Angry Child is reactive, boundary-protecting, and loud. It’s the part of you that flares when something feels unfair, when someone crosses a line, when the pressure exceeds what you can hold. When it’s proportionate, it’s healthy assertion. When it’s disproportionate, it’s the tone that turns a question about weekend plans into a two-hour argument.
That’s what happened to my client. His wife asked about the weekend. Somewhere in the way she asked, something activated Angry Child. Not because the question was threatening, but because the specific combination of tone, timing, and whatever he was already carrying from the day matched a pattern old enough that he couldn’t see it firing. By the time Adult came online, the damage was done.
This is the part that changes everything once you understand it. You don’t choose which state takes over. It gets chosen for you, by the situation, by the emotional charge in the room, by triggers so old you’ve forgotten they’re there. The states don’t wait for permission. They activate, and you find yourself mid-sentence in a tone you didn’t plan, saying something you didn’t rehearse, reacting in a way that feels automatic because it is.
The work isn’t eliminating any of these states. Every single one of them has value. Nurturing Parent is how you show care. Critical Parent is how you maintain standards. Adult is how you make decisions. Spontaneous Child is how you stay creative and alive. Withdrawn Child is how you process and recharge. Angry Child is how you protect what matters.
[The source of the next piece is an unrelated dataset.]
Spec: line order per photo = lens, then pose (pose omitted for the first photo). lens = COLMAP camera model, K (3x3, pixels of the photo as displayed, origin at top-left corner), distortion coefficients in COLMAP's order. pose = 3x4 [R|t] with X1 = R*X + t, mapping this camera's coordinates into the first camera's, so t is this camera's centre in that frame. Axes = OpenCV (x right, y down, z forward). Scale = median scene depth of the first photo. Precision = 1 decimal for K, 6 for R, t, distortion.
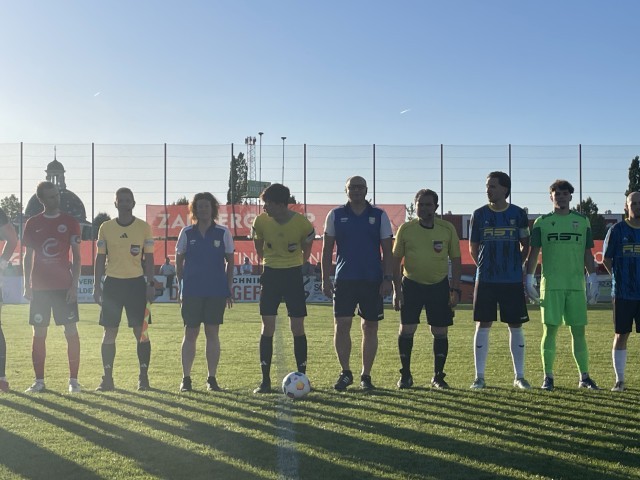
lens RADIAL K [[1066.1, 0, 320.0], [0, 1066.1, 240.0], [0, 0, 1]] dist [0.039499, 0.056929]
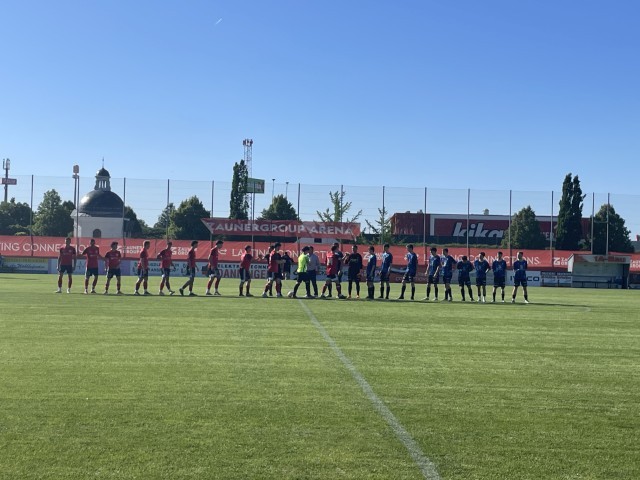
lens RADIAL K [[1082.8, 0, 320.0], [0, 1082.8, 240.0], [0, 0, 1]] dist [0.111284, 0.090313]
pose [[0.999458, 0.030287, 0.012891, 0.000340], [-0.030454, 0.999453, 0.012925, -0.009843], [-0.012492, -0.013310, 0.999833, -0.235911]]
The work is knowing which one is driving at any given moment and asking whether it’s the right driver for the situation you’re actually in. The client who snapped at his wife didn’t need to eliminate Angry Child. He needed to recognise it in the half-second before it spoke. That half-second is where every meaningful change in human behaviour lives.
I asked him a question I ask most of my clients. When you responded to your wife in that tone, what were you actually feeling underneath the irritation? He thought about it. “Tired. Overwhelmed. Like I’d been managing things all day and here was one more thing I had to figure out.”
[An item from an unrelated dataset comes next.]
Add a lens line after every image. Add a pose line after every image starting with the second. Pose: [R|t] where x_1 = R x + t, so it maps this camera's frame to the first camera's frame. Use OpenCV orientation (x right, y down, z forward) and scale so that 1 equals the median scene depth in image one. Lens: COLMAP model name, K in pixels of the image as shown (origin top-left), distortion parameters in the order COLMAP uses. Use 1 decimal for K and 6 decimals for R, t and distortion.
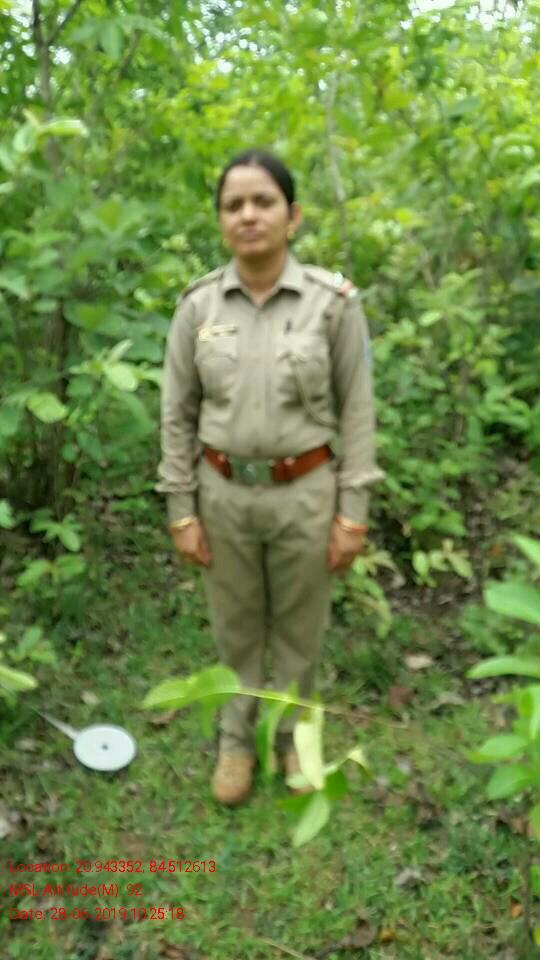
lens RADIAL K [[695.7, 0, 270.0], [0, 695.7, 480.0], [0, 0, 1]] dist [0.003265, 0.003308]
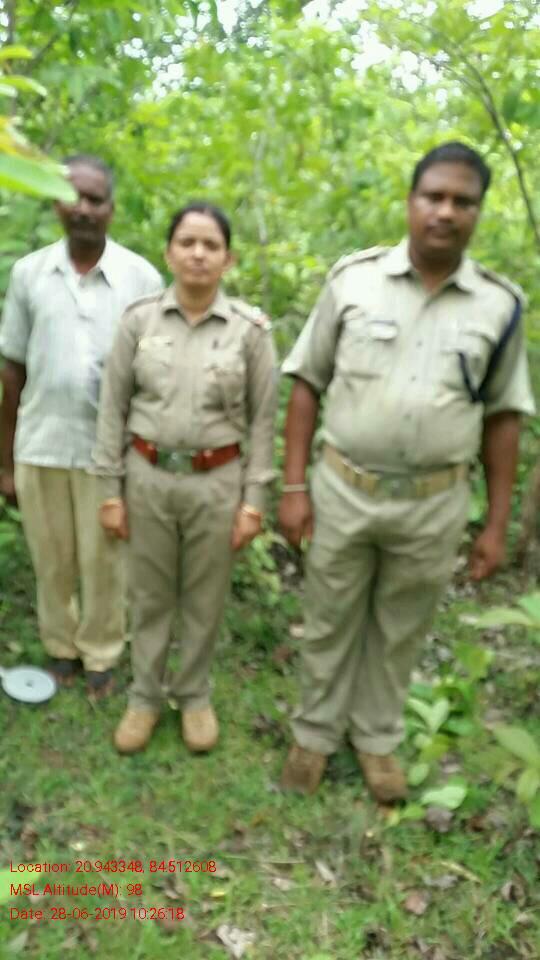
lens RADIAL K [[704.8, 0, 270.0], [0, 704.8, 480.0], [0, 0, 1]] dist [0.000494, -0.001377]
pose [[0.987132, 0.083475, 0.136388, -0.027800], [-0.077208, 0.995729, -0.050626, 0.069837], [-0.140032, 0.039444, 0.989361, -0.220334]]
That’s Angry Child protecting a depleted Adult. The anger wasn’t about the question. It was about the tank being empty and one more demand landing on top of it. Once he could see that, the whole interaction made sense in a way it hadn’t before. Not as a mystery. As a pattern.
The next time you react in a way that surprises you, or say something in a tone you didn’t intend, or go quiet when you know you should speak up, pause afterward and ask one question. Who was driving? Not what did I say. Not why did I do that. Just: which part of me was behind the wheel in that moment?
You’ll start recognising the voices. The tightening that signals Critical Parent. The flatness that signals Withdrawn Child. The flare that signals Angry Child. The calm clarity that signals Adult. Each one has a signature, and once you learn yours, the pattern stops being invisible.
You won’t catch it every time. Nobody does. The goal isn’t perfection. The goal is catching it more often than you used to, in the moments where it matters most.
That’s where the work starts. Not in understanding the theory. In recognising the voice.




This is the best explanation I’ve seen of the ego states.